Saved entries
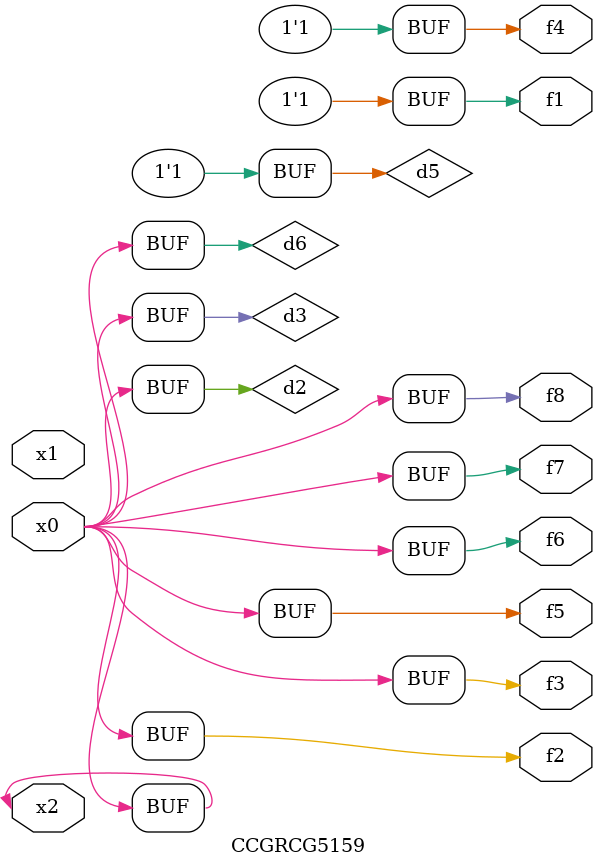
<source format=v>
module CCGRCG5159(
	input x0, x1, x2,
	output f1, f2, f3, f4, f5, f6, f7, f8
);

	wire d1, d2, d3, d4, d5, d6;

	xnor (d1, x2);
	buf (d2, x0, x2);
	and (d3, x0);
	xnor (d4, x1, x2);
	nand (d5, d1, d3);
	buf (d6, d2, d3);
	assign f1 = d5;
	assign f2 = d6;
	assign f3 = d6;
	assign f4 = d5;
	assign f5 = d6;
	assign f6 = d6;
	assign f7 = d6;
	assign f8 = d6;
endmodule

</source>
...
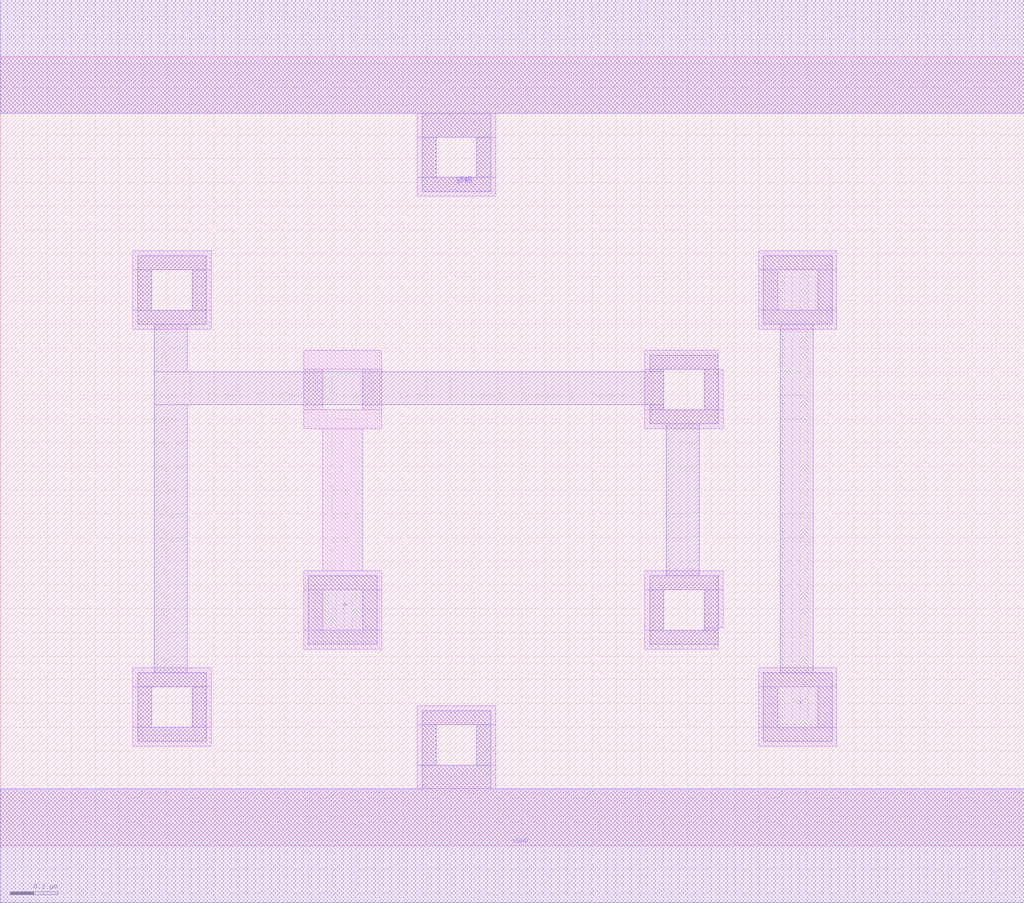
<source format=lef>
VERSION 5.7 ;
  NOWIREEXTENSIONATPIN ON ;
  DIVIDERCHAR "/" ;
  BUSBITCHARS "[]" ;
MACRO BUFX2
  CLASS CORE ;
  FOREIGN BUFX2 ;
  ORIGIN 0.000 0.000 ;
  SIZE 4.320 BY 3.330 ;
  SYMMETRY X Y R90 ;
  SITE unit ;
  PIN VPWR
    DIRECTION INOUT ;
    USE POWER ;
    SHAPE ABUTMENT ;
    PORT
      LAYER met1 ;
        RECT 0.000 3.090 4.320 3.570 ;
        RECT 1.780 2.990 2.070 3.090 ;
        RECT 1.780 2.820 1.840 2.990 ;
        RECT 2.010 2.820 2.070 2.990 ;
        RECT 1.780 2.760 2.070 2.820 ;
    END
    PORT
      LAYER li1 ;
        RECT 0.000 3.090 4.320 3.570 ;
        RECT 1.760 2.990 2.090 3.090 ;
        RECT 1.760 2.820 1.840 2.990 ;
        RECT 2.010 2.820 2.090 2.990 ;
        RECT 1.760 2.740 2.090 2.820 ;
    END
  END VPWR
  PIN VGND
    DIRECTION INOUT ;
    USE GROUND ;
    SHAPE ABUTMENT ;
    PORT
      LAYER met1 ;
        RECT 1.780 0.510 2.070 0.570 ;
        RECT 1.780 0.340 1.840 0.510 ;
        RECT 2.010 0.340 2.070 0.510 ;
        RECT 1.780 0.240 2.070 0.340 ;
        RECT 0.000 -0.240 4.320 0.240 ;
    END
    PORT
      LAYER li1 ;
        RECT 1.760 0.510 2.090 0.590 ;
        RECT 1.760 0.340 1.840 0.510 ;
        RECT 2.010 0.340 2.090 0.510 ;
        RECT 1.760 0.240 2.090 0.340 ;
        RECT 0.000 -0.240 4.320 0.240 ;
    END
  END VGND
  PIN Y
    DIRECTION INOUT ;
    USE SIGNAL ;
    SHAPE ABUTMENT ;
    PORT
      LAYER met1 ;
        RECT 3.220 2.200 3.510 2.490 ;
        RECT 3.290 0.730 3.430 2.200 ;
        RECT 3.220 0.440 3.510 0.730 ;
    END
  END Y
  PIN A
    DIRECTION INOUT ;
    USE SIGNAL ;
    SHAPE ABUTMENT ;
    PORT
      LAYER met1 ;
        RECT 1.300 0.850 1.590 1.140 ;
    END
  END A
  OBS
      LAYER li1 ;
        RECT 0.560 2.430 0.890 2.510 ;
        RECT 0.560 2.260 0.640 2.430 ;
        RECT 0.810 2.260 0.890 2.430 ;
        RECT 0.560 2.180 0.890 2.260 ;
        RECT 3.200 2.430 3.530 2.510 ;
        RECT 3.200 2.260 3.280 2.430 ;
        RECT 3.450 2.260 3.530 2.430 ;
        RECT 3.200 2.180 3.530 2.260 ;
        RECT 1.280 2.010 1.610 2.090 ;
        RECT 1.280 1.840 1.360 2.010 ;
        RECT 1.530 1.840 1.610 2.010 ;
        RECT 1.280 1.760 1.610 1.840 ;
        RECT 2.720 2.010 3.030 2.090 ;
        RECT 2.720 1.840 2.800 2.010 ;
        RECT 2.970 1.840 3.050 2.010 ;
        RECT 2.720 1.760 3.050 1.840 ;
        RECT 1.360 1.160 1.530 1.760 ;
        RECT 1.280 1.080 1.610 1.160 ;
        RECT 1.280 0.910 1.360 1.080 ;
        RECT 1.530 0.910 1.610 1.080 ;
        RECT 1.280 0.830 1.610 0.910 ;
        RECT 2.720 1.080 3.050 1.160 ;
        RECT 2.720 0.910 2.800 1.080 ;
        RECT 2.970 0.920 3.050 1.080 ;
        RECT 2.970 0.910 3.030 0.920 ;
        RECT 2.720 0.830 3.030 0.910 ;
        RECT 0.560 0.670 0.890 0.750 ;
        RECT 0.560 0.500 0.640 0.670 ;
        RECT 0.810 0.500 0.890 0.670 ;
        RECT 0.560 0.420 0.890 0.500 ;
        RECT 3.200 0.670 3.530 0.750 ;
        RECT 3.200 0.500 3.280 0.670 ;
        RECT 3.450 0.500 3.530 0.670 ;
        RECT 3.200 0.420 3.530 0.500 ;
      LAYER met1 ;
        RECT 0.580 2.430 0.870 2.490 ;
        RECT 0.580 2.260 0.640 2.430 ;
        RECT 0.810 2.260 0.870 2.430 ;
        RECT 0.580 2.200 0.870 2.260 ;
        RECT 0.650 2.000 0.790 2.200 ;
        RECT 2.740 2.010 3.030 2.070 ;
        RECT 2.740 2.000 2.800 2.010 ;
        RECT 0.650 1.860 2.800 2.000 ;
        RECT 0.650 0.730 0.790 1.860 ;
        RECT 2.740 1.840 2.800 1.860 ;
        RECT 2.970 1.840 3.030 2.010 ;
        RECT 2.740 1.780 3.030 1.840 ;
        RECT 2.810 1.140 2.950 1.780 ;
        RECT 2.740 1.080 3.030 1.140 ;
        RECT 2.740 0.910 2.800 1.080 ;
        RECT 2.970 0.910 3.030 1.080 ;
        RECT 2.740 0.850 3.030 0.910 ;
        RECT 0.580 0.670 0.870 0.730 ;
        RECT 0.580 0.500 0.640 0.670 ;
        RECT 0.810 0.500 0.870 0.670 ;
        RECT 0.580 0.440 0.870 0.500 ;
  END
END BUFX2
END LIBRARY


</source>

Work to complete
From the data above, count the lines that contain "assign" and write only that count.

Written solution
8